# Caught my first shark!



## ckhawkeye51 (Jan 31, 2013)

He was 6 foot to the fork and 6-10" to the tip of tail. I waded out past the first sandbar and casted out a vermilion snapper head that I caught earlier in the day on a deep sea charter boat. Took about 40 minutes to get in and the experience as amazing! My entire family got to run down to the beach and experience this with me....I can't thank all of you on here enough who have helped me achieve this goal of mine such as devinsdad, lowprofile, etc!!!


----------



## OTTE*DA*WORM (Feb 12, 2011)

Congrats on a stud shark! I know how you felt, and what an amazing feeling. Great job, and may there be many more!! O*D*W


----------



## Cant.Git.Enuf (Jan 21, 2013)

Nice Shark! This forum is a great place to get some advice! Big thanks to all on here!


----------



## Dragsmoker (Aug 15, 2011)

Congrats man! Nice shark!


----------



## TNKILLERS (May 11, 2011)

ckhawkeye51 said:


> He was 6 foot to the fork and 6-10" to the tip of tail. I waded out past the first sandbar and casted out a vermilion snapper head that I caught earlier in the day on a deep sea charter boat. Took about 40 minutes to get in and the experience as amazing! My entire family got to run down to the beach and experience this with me....I can't thank all of you on here enough who have helped me achieve this goal of mine such as devinsdad, lowprofile, etc!!!


Awesome!!

Would you give me some advice as far as setup and landing the fish?


----------



## orion3 (Dec 20, 2008)

Great job man! Hope to get one soon myself.


----------



## Realtor (Oct 1, 2007)

good for you! looks like a nice sandbar!


----------



## HappyHourHero (Jan 31, 2012)

Awesome!


----------



## jakec (Oct 14, 2010)

good job man.


----------



## MoganMan (Feb 24, 2013)

Great shark! I can't wait to get out to the beach and try my luck at a biggun


----------



## Collard (Oct 23, 2007)

Wirelessly posted (Not the droid youre lookin for)
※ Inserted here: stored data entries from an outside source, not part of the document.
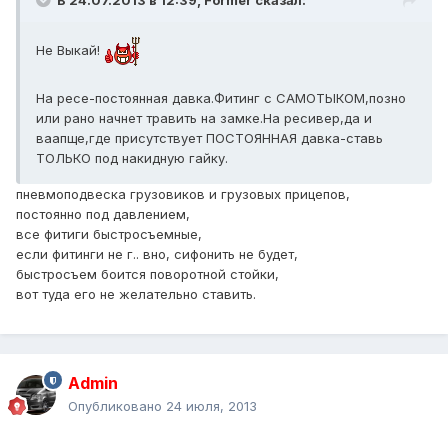
В 24.07.2013 в 12:39, Former сказал:
Не Выкай!
На ресе-постоянная давка.Фитинг с САМОТЫКОМ,позно
или рано начнет травить на замке.На ресивер,да и
ваапще,где присутствует ПОСТОЯННАЯ давка-ставь
ТОЛЬКО под накидную гайку.
пневмоподвеска грузовиков и грузовых прицепов,
постоянно под давлением,
все фитиги быстросъемные,
если фитинги не г.. вно, сифонить не будет,
быстросъем боится поворотной стойки,
вот туда его не желательно ставить.
Admin
Опубликовано
24 июля, 2013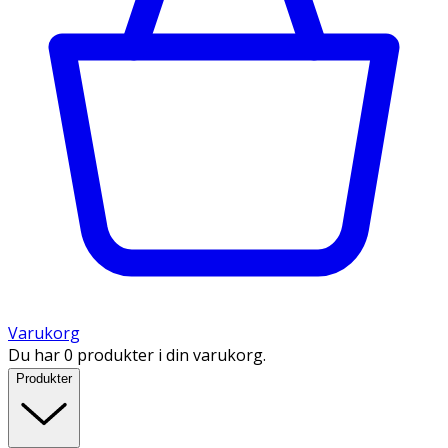
Varukorg
Du har 0 produkter i din varukorg.
Produkter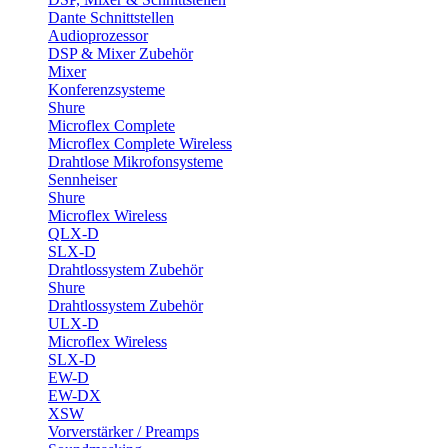
Dante Schnittstellen
Audioprozessor
DSP & Mixer Zubehör
Mixer
Konferenzsysteme
Shure
Microflex Complete
Microflex Complete Wireless
Drahtlose Mikrofonsysteme
Sennheiser
Shure
Microflex Wireless
QLX-D
SLX-D
Drahtlossystem Zubehör
Shure
Drahtlossystem Zubehör
ULX-D
Microflex Wireless
SLX-D
EW-D
EW-DX
XSW
Vorverstärker / Preamps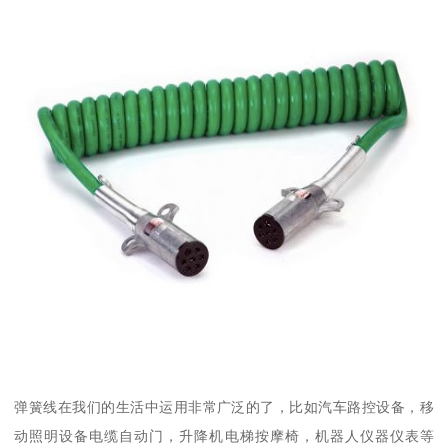
弹簧线在我们的生活中运用非常广泛的了，比如汽车路控设备，移
动照明设备电缆自动门，升降机电梯按摩椅，机器人仪器仪表等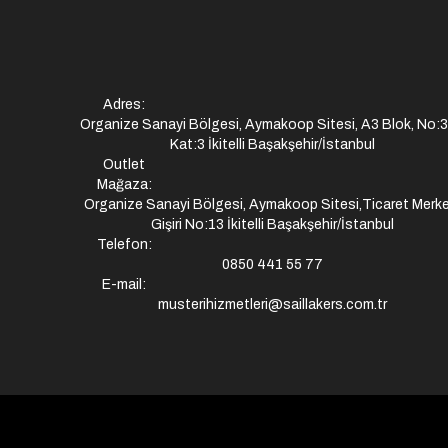
Adres:
Organize Sanayi Bölgesi, Aymakoop Sitesi, A3 Blok, No:
Kat:3 İkitelli Başakşehir/İstanbul
Outlet
Mağaza:
Organize Sanayi Bölgesi, Aymakoop Sitesi,Ticaret Merke
Gişiri No:13 İkitelli Başakşehir/İstanbul
Telefon:
0850 441 55 77
E-mail:
musterihizmetleri@saillakers.com.tr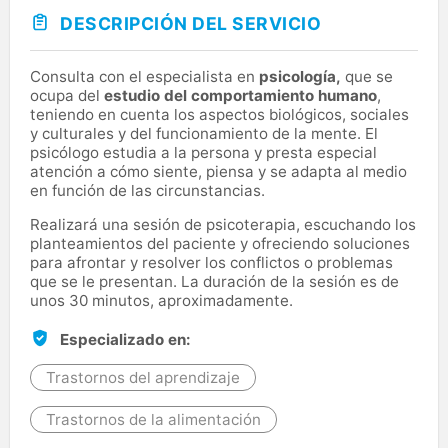
DESCRIPCIÓN DEL SERVICIO
Consulta con el especialista en
psicología,
que se
ocupa del
estudio del comportamiento humano
,
teniendo en cuenta los aspectos biológicos, sociales
y culturales y del funcionamiento de la mente. El
psicólogo estudia a la persona y presta especial
atención a cómo siente, piensa y se adapta al medio
en función de las circunstancias.
Realizará una sesión de psicoterapia, escuchando los
planteamientos del paciente y ofreciendo soluciones
para afrontar y resolver los conflictos o problemas
que se le presentan. La duración de la sesión es de
unos 30 minutos, aproximadamente.
Especializado en:
Trastornos del aprendizaje
Trastornos de la alimentación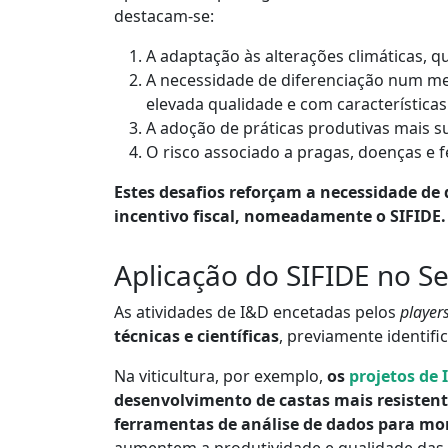
destacam-se:
A adaptação às alterações climáticas, q
A necessidade de diferenciação num me
elevada qualidade e com características
A adoção de práticas produtivas mais su
O risco associado a pragas, doenças e f
Estes desafios reforçam a necessidade de
incentivo fiscal, nomeadamente o SIFIDE.
Aplicação do SIFIDE no Set
As atividades de I&D encetadas pelos
player
técnicas e científicas
, previamente identif
Na viticultura, por exemplo,
os
projetos de 
desenvolvimento de castas mais resistente
ferramentas de análise de dados para mon
aumentem a produtividade e qualidade das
Great job! It is a rush isn't it?


----------



## RednekNinji (Mar 14, 2013)

Nice shark! And that is one awesome pic, print it off and hang on the wall! Grats!


----------



## devinsdad (Mar 31, 2010)

Way to go!!!! Did you catch it on the rod I loaned you?


----------



## ckhawkeye51 (Jan 31, 2013)

I think your thinking of the wrong person devinsdad lol....I caught mine on a 12 ft tsunami airwave surf rod with a fin nor 8500 spinning reel


----------



## devinsdad (Mar 31, 2010)

Ooooops! Yes I am. Congrats on the catch anyway! That is a biggun!


----------



## ckhawkeye51 (Jan 31, 2013)

Thanks!! You had me worried for a second!


----------



## DAWGONIT (Jan 16, 2009)

WTG & thanks for sharing report & pic.
catch 'em up.


----------



## hookemup (Nov 1, 2010)

Nice sandbar.


----------



## johnf (Jan 20, 2012)

Nice shark. My biggest to date is about 24" Hope to get a biggun like that in June.


----------



## lowprofile (Jan 6, 2013)

Solid Sand Bar! good job on getting it done! 

too bad your not in town much longer. I just got a mail delivery and am hunting tigers next weekend.


----------



## lowprofile (Jan 6, 2013)

also, did you notice if it was male or female? can't tell with the shadow that looks like there may be claspers.


----------



## tobyb02 (May 2, 2008)

AMAZING job guy!!! Congrats on that catch. Nice looking shark.


----------



## armyguardus (Feb 1, 2010)

i remember my first time and i know its an amazing feeling good job 


tight lines to all


----------



## ckhawkeye51 (Jan 31, 2013)

Here are a couple more pictures from the other night!


----------



## ckhawkeye51 (Jan 31, 2013)

...


----------



## punisher338 (May 12, 2008)

Thats sweet, great job!


----------



## docholiday174 (Nov 5, 2012)

Nick shark!


----------